■ Instruction A: Below is a forum thread on RRSP and TFSA savings. List every dollar figure in the thread that is written with two decimal places.

■ Excerpt to read:
....
# RRSP and TFSA



## Fraser19 (Aug 23, 2013)

Hey,

So over the past few months I have been debating what I should be working at building. I am 25 and I make 46,280.00 a year. I put 5% into an RRSP and my work matches 5%. Until recently I was adding about another 5% on top of it. 
On over the past year or so I have been reading about finance nearly every day and trying to learn as much as I can. In addition I am always reading on this forum. So my current thought process is that my RRSP is building its self and I probably don't need to contribute any additional income to it at this time other than the 5% + the 5% work matches.
Based off of the calculators I have at my disposal at this time if I was to never contribute more and worked for 40 more year and earned an annual 6% rate of return (which I believe is conservative) it should work out to around 800,000.00 So as far as I can see right now that is damn fine.

So moving on, if I was to retire at 65 I would also have 40 years worth of TFSA contributions. So lets say I max out my TFSA room yearly at 6% that would total to about 900,000.00 Which is also very nice. 

So lets pretend it is a perfect world and the math works out to a perfect 6% over 40 years, the combined value of my TFSA and RRSP would be 1,700,000.00 give or take.

So I am under the impression that the TFSA makes much more sense for retirement planning as 0% tax on 900k is very nice. Is there anything I am missing that would make for good reason to contribute more to my RRSP? 
For a guy my age what would be some of the benefits for me to contribute more to the RRSP?
At this time I am currently investing my tax returns in my TFSA as well, I have read that it makes more sense for some people to put it in the RRSP for the tax return will grow further annually.

Truth is I still feel very lost with all this financial stuff. I want to do everything I can to ensure a secure future and often feel as if I am not doing enough. Realistically I do not want to wait until I am 65 to retire, so I am trying to learn everything I can so that I can take the best way or closest to the best way for financial security.

In addition I intend on starting with the government of Alberta next year, this should take my income from 46k to 73k which will provide me with the ability to contribute more to the RRSP as well. In addition I will also get a pension as I would like to do a significant number of years with them.


----------



## cashinstinct (Apr 4, 2009)

TFSA VS RRSP dépends on your expectations of future income (and many other factors).

If you think your income is going down, RRSP makes more sense since you would get your tax return based on marginal tax rate (example 40%) now but will be taxed on your average rate when you withdraw money in many-many years.
....
■ Task data:
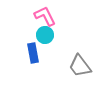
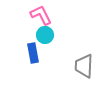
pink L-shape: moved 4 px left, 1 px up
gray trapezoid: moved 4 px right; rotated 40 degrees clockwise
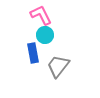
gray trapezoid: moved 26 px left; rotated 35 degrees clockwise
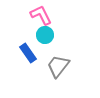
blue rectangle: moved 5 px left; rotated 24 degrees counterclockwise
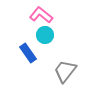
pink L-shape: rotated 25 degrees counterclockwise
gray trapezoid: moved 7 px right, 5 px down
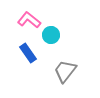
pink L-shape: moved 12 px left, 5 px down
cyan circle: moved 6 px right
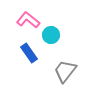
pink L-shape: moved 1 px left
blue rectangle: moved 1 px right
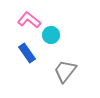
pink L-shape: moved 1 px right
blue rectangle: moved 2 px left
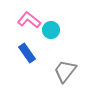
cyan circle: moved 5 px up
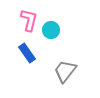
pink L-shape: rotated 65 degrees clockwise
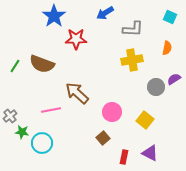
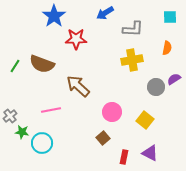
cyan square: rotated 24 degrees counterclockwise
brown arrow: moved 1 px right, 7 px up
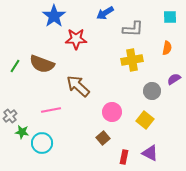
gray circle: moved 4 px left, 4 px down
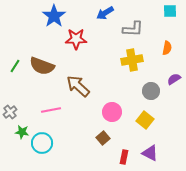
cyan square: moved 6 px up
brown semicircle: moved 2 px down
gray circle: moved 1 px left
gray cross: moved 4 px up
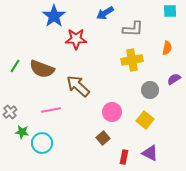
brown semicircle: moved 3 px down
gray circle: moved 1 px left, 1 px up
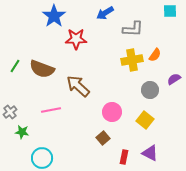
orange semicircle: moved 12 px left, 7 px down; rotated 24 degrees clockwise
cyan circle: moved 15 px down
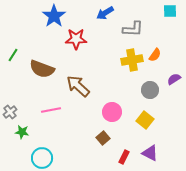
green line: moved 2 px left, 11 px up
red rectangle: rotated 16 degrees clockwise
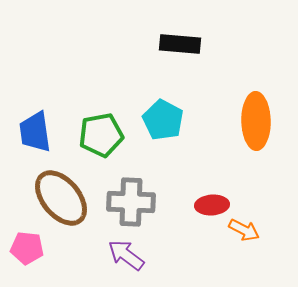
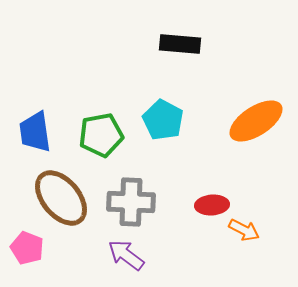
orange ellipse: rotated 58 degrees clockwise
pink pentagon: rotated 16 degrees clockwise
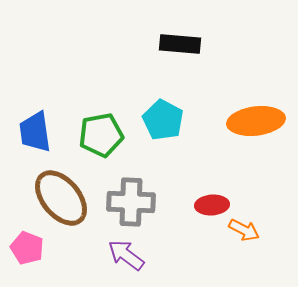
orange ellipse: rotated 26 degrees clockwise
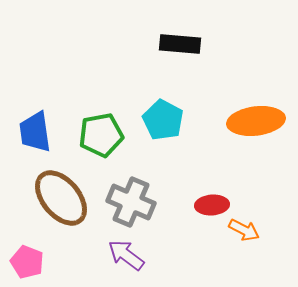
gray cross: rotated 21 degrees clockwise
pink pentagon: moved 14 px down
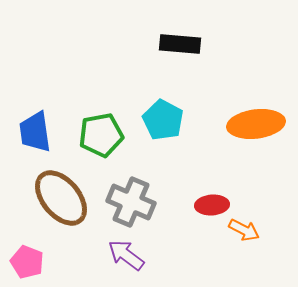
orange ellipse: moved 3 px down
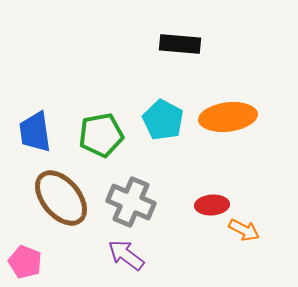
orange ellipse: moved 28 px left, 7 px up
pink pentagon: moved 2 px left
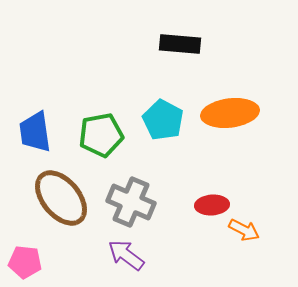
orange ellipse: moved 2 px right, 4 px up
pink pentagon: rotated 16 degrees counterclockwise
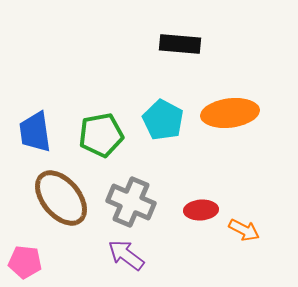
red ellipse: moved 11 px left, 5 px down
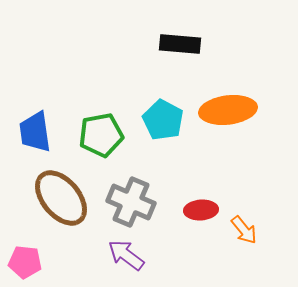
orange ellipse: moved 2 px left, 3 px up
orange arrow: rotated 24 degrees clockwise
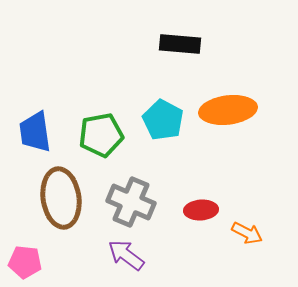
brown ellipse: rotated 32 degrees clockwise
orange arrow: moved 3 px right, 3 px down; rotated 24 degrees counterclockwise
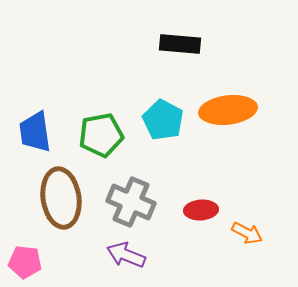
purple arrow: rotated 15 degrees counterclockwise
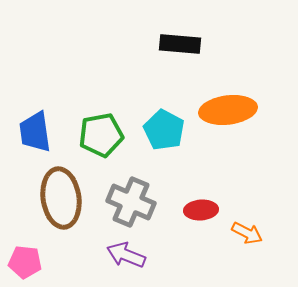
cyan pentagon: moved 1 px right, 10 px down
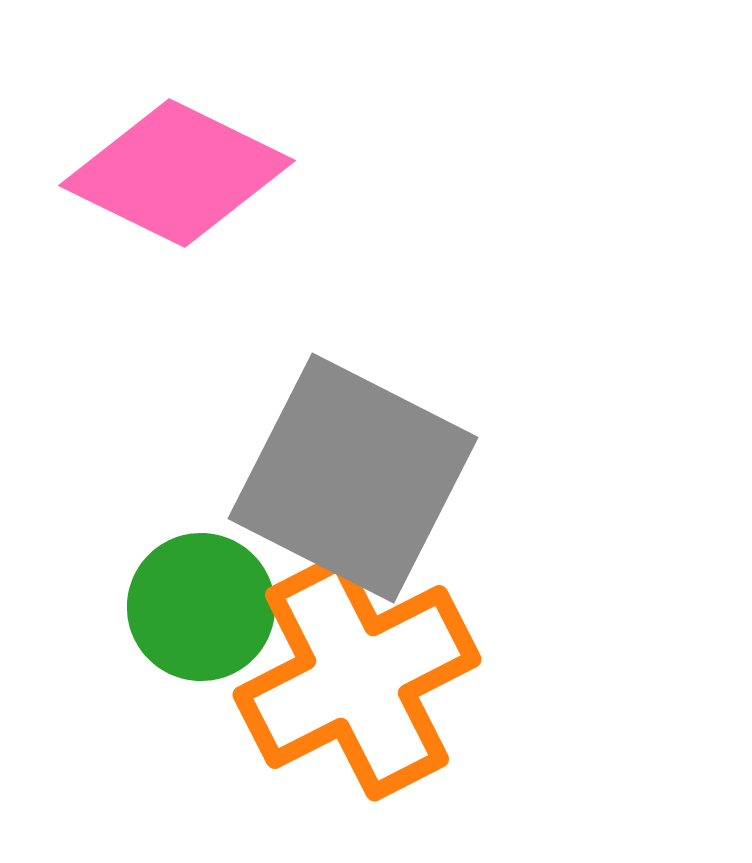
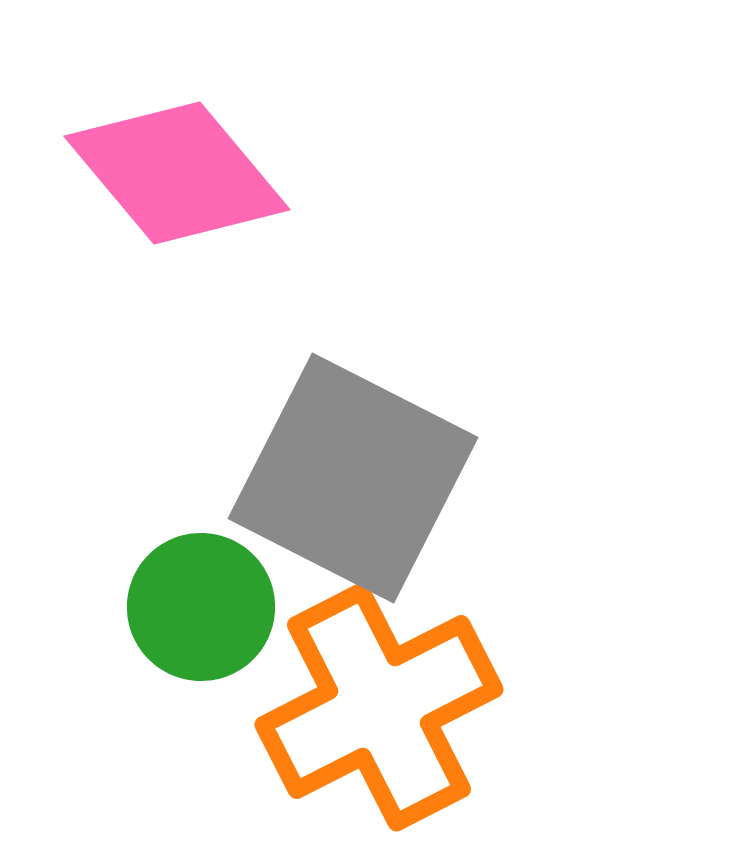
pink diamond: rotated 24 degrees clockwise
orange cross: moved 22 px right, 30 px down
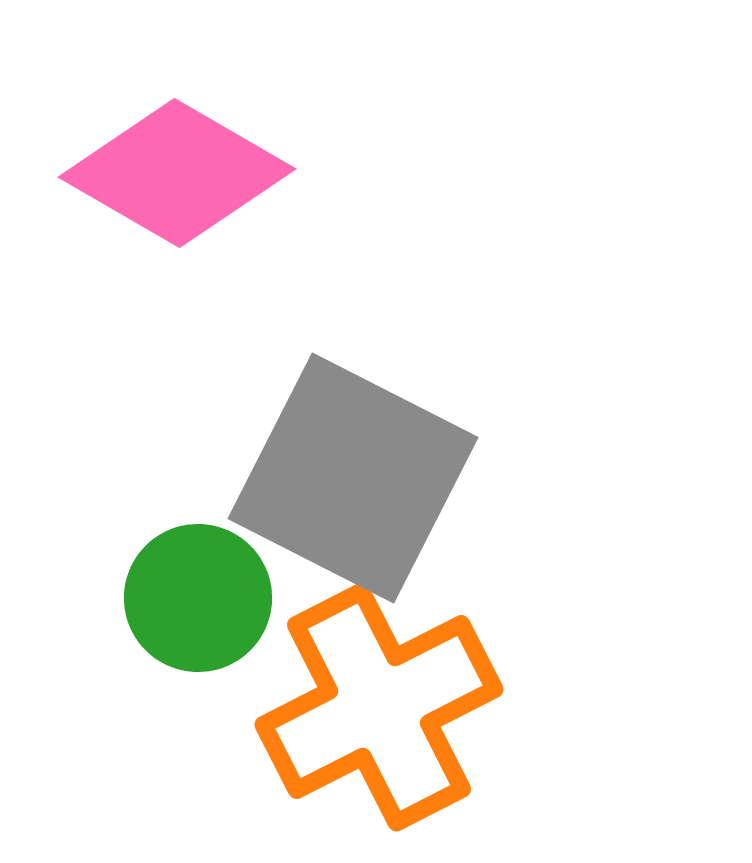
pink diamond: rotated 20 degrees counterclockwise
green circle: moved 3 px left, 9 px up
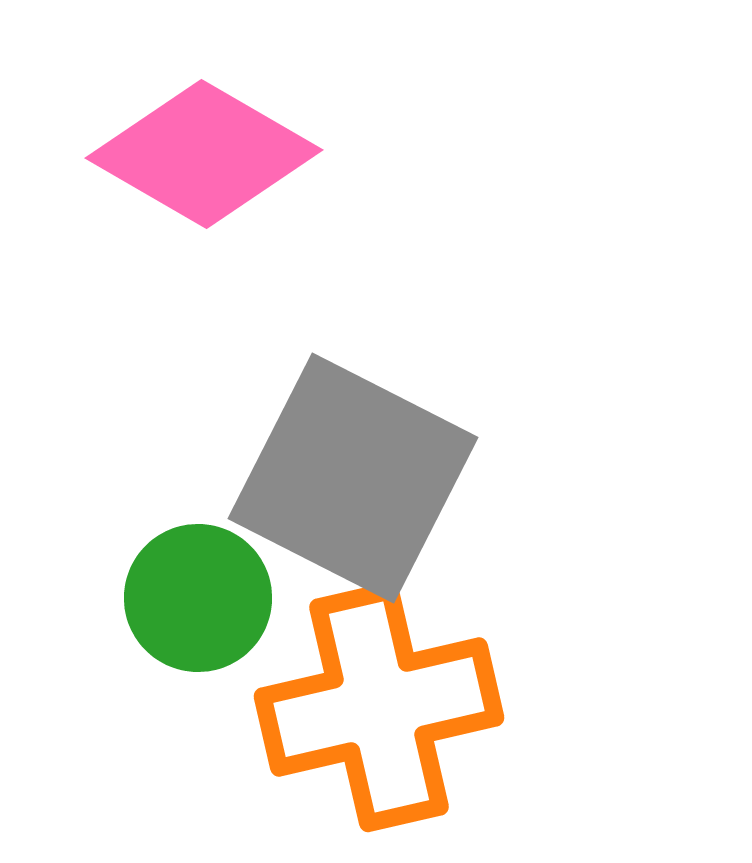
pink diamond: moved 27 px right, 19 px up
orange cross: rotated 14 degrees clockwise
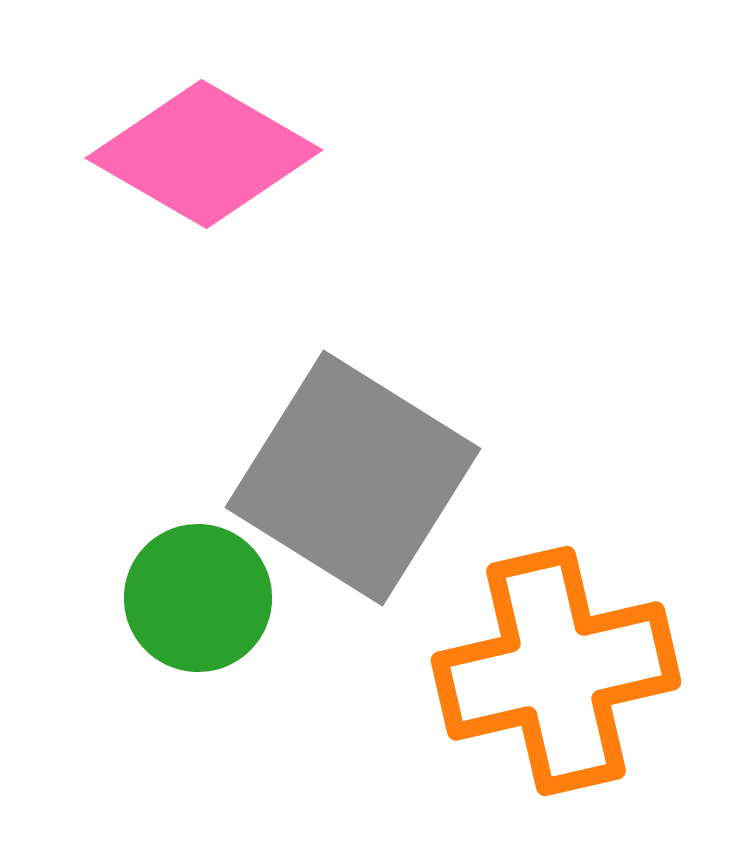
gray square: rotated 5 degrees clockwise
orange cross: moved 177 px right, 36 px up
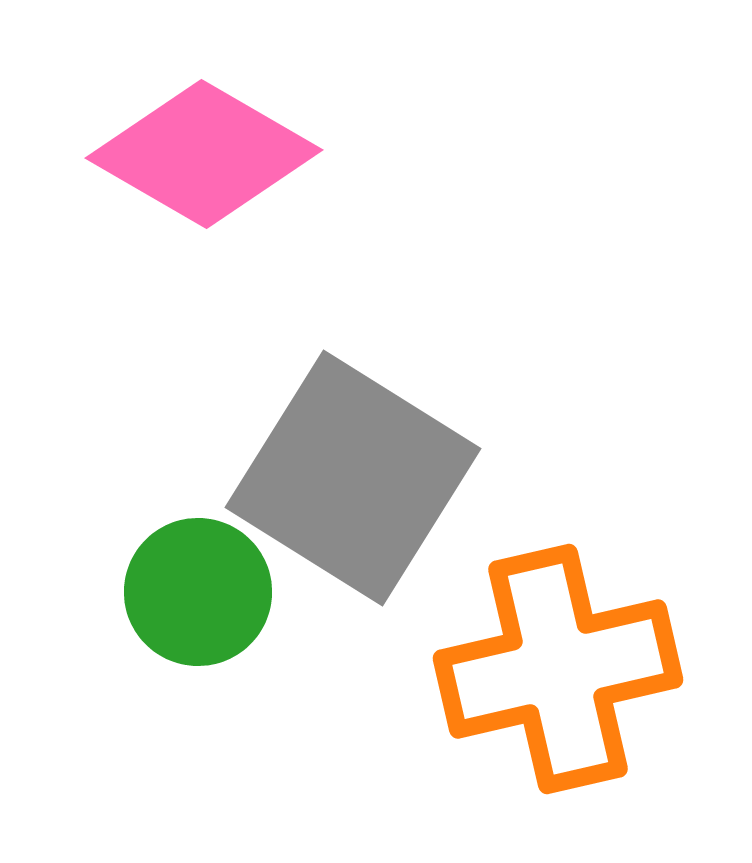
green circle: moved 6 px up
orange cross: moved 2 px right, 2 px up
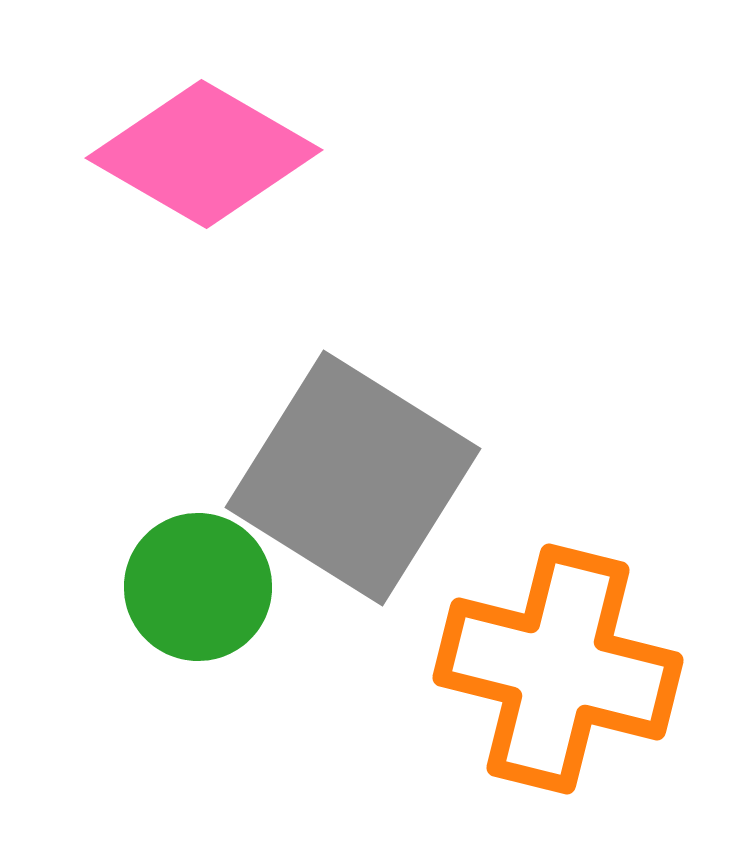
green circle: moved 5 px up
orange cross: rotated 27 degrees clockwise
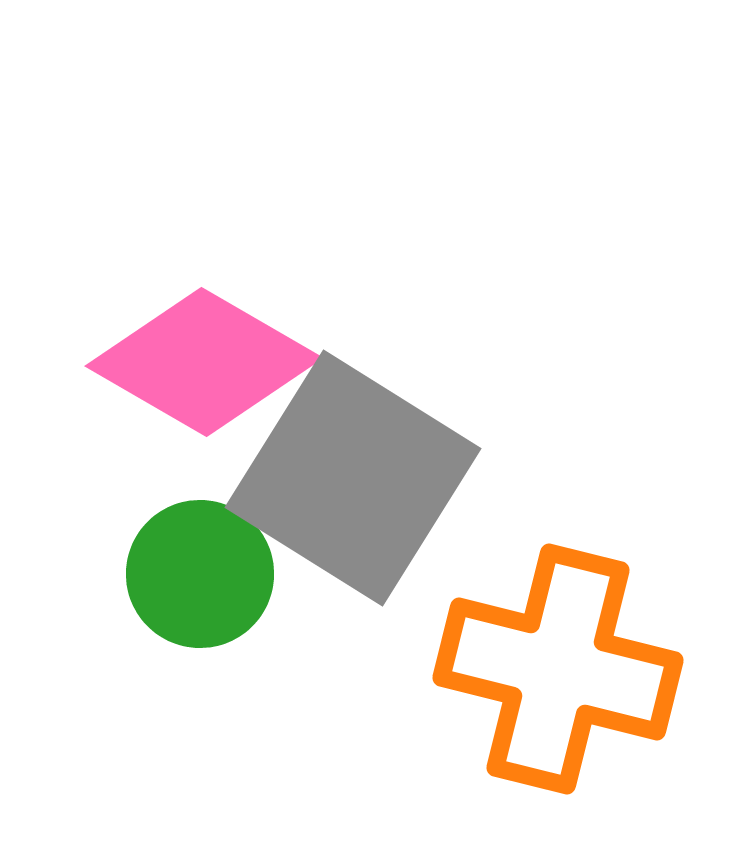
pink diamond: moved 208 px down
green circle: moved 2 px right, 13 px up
....
■ Instruction B: Copy the entries above word for word, from the line with "orange ellipse: moved 3 px down" through the last line of the entries. Omit the picture lines.

■ Correct response A:
- 46,280.00
- 800,000.00
- 900,000.00
- 1,700,000.00

■ Correct response B:
orange ellipse: moved 3 px down
orange ellipse: moved 28 px left, 7 px up
pink pentagon: moved 2 px left
orange ellipse: moved 2 px right, 4 px up
pink pentagon: rotated 16 degrees counterclockwise
red ellipse: moved 11 px left, 5 px down
orange ellipse: moved 2 px left, 3 px up
orange arrow: rotated 24 degrees clockwise
brown ellipse: rotated 32 degrees clockwise
orange arrow: moved 3 px right, 3 px down; rotated 24 degrees counterclockwise
purple arrow: rotated 15 degrees counterclockwise
cyan pentagon: moved 1 px right, 10 px down
pink diamond: rotated 24 degrees clockwise
orange cross: moved 22 px right, 30 px down
pink diamond: rotated 20 degrees counterclockwise
green circle: moved 3 px left, 9 px up
pink diamond: moved 27 px right, 19 px up
orange cross: rotated 14 degrees clockwise
gray square: rotated 5 degrees clockwise
orange cross: moved 177 px right, 36 px up
green circle: moved 6 px up
orange cross: moved 2 px right, 2 px up
green circle: moved 5 px up
orange cross: rotated 27 degrees clockwise
pink diamond: moved 208 px down
green circle: moved 2 px right, 13 px up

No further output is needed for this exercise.